During those years the Gulenist movement was supported by both the US and EU that might have seen it as an ally in the reform process in Turkey and appreciated its pro-EU platform. The movement was considered as moderate and supported EU demands on putting the Turkish military under civilian rule.

All speakers at the press event underlined that the opposition parties in Turkey stand united with the government party on the assessment that the Gulenist movement was behind the coup while they may disagree with the extent of the crackdown.

What about the People’s Democratic Party (HDP), a Kurdish-Turkish party whose leaders have been deprived parliamentary immunity and arrested as if they were involved in the coup?

“In fact, the Gulenist movment and HDP were rivals in south-eastern Turkey where the Gulenists participated in the persecution of Kurds,” he replies. “It doesn’t make any sense linking the movement to the HDP, whose members were arrested for other reasons. The collapse of the peace process in Turkey has little or nothing to do with the crackdown on the Gulenist movement.”

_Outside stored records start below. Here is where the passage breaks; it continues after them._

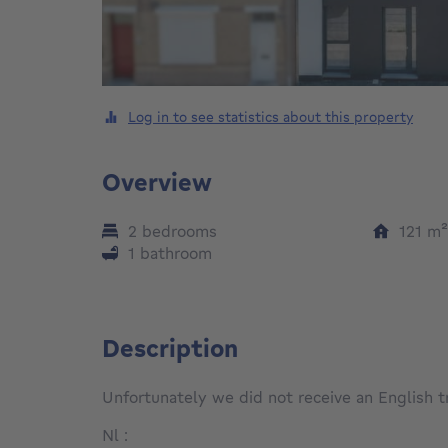
Log in to see statistics about this property
Overview
2 bedrooms
121
m
1 bathroom
Description
Unfortunately we did not receive an English tra
Nl :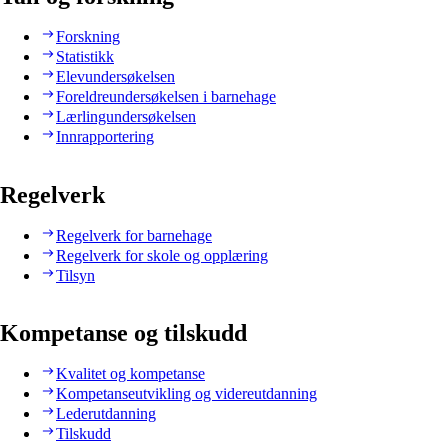
Forskning
Statistikk
Elevundersøkelsen
Foreldreundersøkelsen i barnehage
Lærlingundersøkelsen
Innrapportering
Regelverk
Regelverk for barnehage
Regelverk for skole og opplæring
Tilsyn
Kompetanse og tilskudd
Kvalitet og kompetanse
Kompetanseutvikling og videreutdanning
Lederutdanning
Tilskudd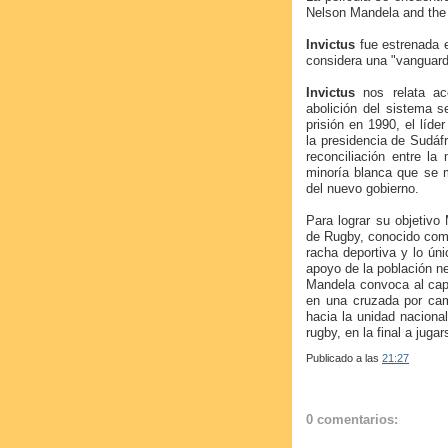
Nelson Mandela and the
Invictus
fue estrenada e
considera una "vanguard
Invictus
nos relata ac
abolición del sistema s
prisión en 1990, el líd
la presidencia de Sudáfr
reconciliación entre la
minoría blanca que se 
del nuevo gobierno.
Para lograr su objetivo
de Rugby, conocido com
racha deportiva y lo ún
apoyo de la población neg
Mandela convoca al cap
en una cruzada por camb
hacia la unidad naciona
rugby, en la final a jug
Publicado a las
21:27
0 comentarios: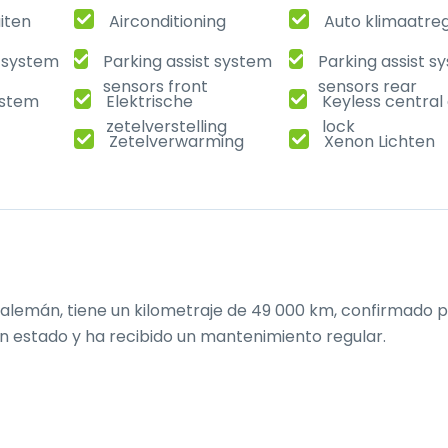
uiten
Airconditioning
Auto klimaatreg
t system
Parking assist system
Parking assist s
sensors front
sensors rear
ystem
Elektrische
Keyless central
zetelverstelling
lock
Zetelverwarming
Xenon Lichten
 alemán, tiene un kilometraje de 49 000 km, confirmado po
n estado y ha recibido un mantenimiento regular.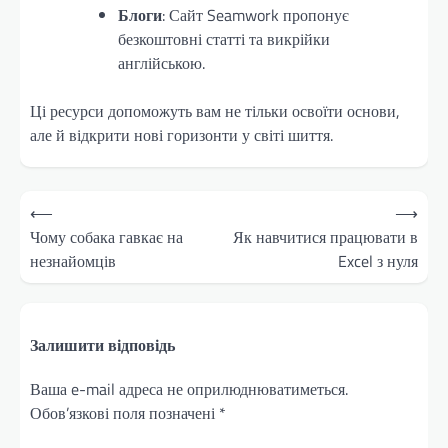
Блоги
: Сайт Seamwork пропонує
безкоштовні статті та викрійки
англійською.
Ці ресурси допоможуть вам не тільки освоїти основи,
але й відкрити нові горизонти у світі шиття.
Навігація
⟵
⟶
записів
Чому собака гавкає на
Як навчитися працювати в
незнайомців
Excel з нуля
Залишити відповідь
Ваша e-mail адреса не оприлюднюватиметься.
Обов’язкові поля позначені
*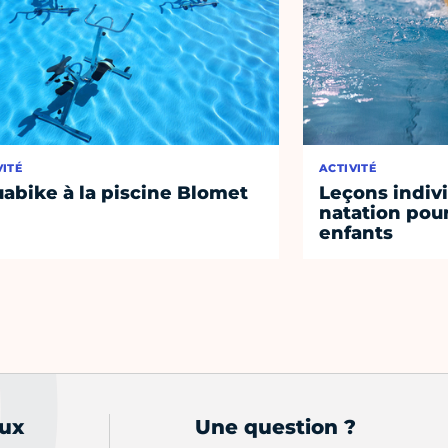
VITÉ
ACTIVITÉ
abike à la piscine Blomet
Leçons indiv
natation pour
enfants
aux
Une question ?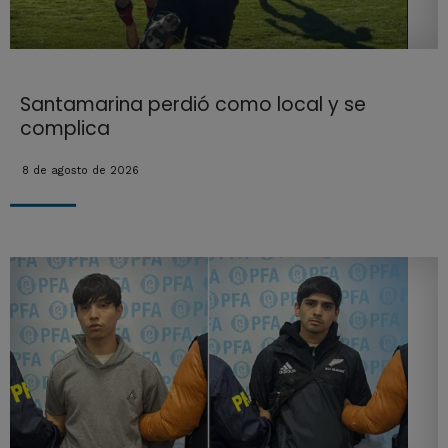
Santamarina perdió como local y se
complica
8 de agosto de 2026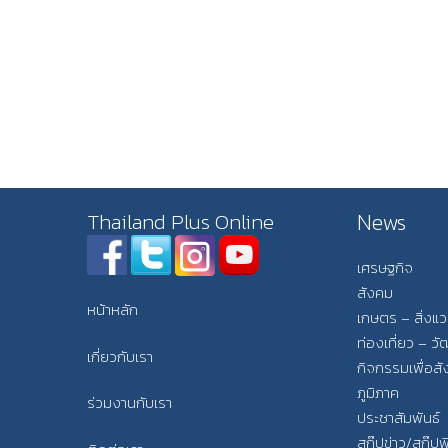
News
Thailand Plus Online
เศรษฐกิจ
สังคม
หน้าหลัก
เกษตร – สิ่งแ
ท่องเที่ยว – 
เกี่ยวกับเรา
กิจกรรมเพื่อส
ภูมิภาค
ร่วมงานกับเรา
ประชาสัมพันธ์
สกู๊ปข่าว/สกู๊ป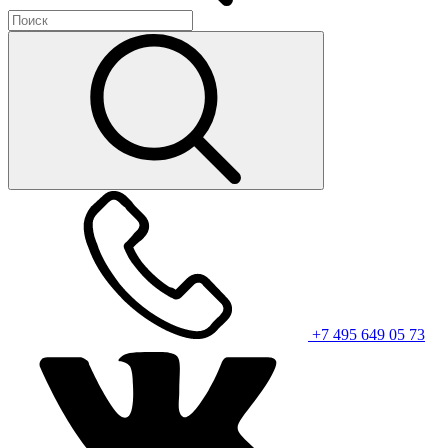
+7 495 649 05 73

Despite EU’s condemnation of the crackdown, it never severed ties with Turkey. The EU-Turkey agreement from March 2016, before the attempted coup, on stemming the flow of migrants and refugees via Turkey to Europe had to be implemented.The accession process continued, although it was put on the back burner.

After this week’s foreign affairs council, tension rose again. The Council decided to suspend high-level political meetings with Turkey and to reduce pre-accession aid to the country because of its drilling activities in Cypriot territorial waters.